Plymouth College of Art appoints Frédérique Santune for Graphic Communication
With more than 20 years of experience in print, web and interactive motion design in studios, agencies and working as a freelancer in France and the UK, within her personal practice Frédérique specialises in creating graphics for social, artistic and cultural facilitation. This has included working on collaborative projects in institutions such as the Louvre, the world's most-visited museum, France’s National Centre of Immigration History, and helping to establish the first digital iteration of Museomix in the UK, an annual international open-source cultural ‘makeathon’ that mixes technical and cultural skills for museums, companies, start-ups, communities and the general public. Most recently, she contributed (with former Plymouth College of Art graphic design lecturers Neil Leonard and Andrew Way) to Bloomsbury’s ‘Web and Digital for Graphic Designers’, a complete overview of designing for the web which is used to teach graphic design at Higher Education institutions around the world.
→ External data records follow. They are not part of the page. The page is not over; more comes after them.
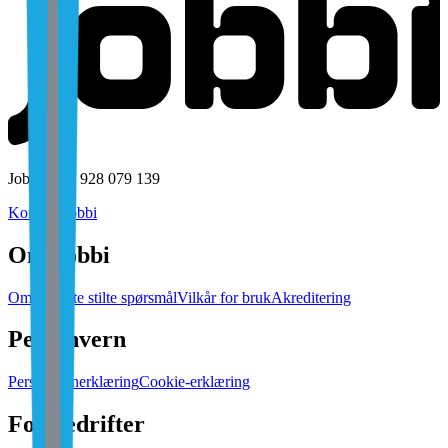
Jobbi AS • 928 079 139
Kontakt Jobbi
Om Jobbi
Om oss
Ofte stilte spørsmål
Vilkår for bruk
Akreditering
Personvern
Personvernerklæring
Cookie-erklæring
For bedrifter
Frédérique has collaborated on international projects that have exhibited across Europe, the USA, Brazil and China. With BA (Hons) and MA qualifications in Graphic and Interactive Design from ESAD Amiens, alongside experience working as a researcher at ARI (Interactive Research Workshop) at L'École nationale supérieure des Arts Décoratifs (EnsSAD) Paris. Frédérique is currently working toward a PhD about the digital poetry experience.
Frederique said: “I’m passionate about the exchange of knowledge. In my personal practice, the projects that have excited me most always come back to this concept. I’ve collaborated multiple times with Ramuntcho Matta, a French producer, sound designer and visual artist. In our work together he’ll come to me with an image or a concept to refine and together we’ll bounce ideas back and forth. This might lead to a series of images, a music video, an interactive website… I enjoy the freedom to help artists to represent their ideas and identities.”
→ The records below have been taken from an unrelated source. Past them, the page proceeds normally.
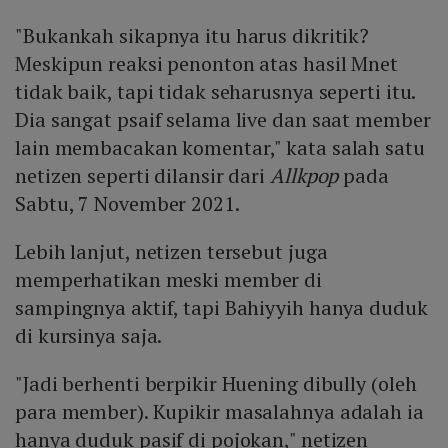
"Bukankah sikapnya itu harus dikritik?
Meskipun reaksi penonton atas hasil Mnet
tidak baik, tapi tidak seharusnya seperti itu.
Dia sangat psaif selama live dan saat member
lain membacakan komentar," kata salah satu
netizen seperti dilansir dari
Allkpop
pada
Sabtu, 7 November 2021.
Lebih lanjut, netizen tersebut juga
memperhatikan meski member di
sampingnya aktif, tapi Bahiyyih hanya duduk
di kursinya saja.
"Jadi berhenti berpikir Huening dibully (oleh
para member). Kupikir masalahnya adalah ia
hanya duduk pasif di pojokan," netizen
“Equally exciting is the transfer of knowledge that becomes possible when you design for pedagogical purposes, for example working with museums and helping them to increase engagement with their artefacts and make information accessible and inclusive. Working in design gives me a platform to promote cultural curiosity.”
“These are the values that I want to impart on students at Plymouth College of Art. Working as part of a cosmopolitan network of graphic communicators, I want students to see that as graduates they could work in fields such as branding and advertising, but they’ll also have the problem-solving skills to work in so many other areas. From things like scenography and motion graphics, our graduates might go on to design for entertainment, working on music videos, Hollywood film credits and data visualisation, or they might design for the exchange of knowledge, using their specialist skills to transcend cultural and language barriers. By working together in cross-disciplinary, cross-media ways, the fields of graphic communication and graphic design are broader now than they’ve ever been before.”
Peter Barker, Head of Plymouth College of Art’s School of Design + Communication, said: “We are proud to appoint Frédérique to this important post. She brings a depth of intellectual knowledge and her distinguished practice to bear on the leadership of our newly re-launched BA (Hons) Graphic Communication course.”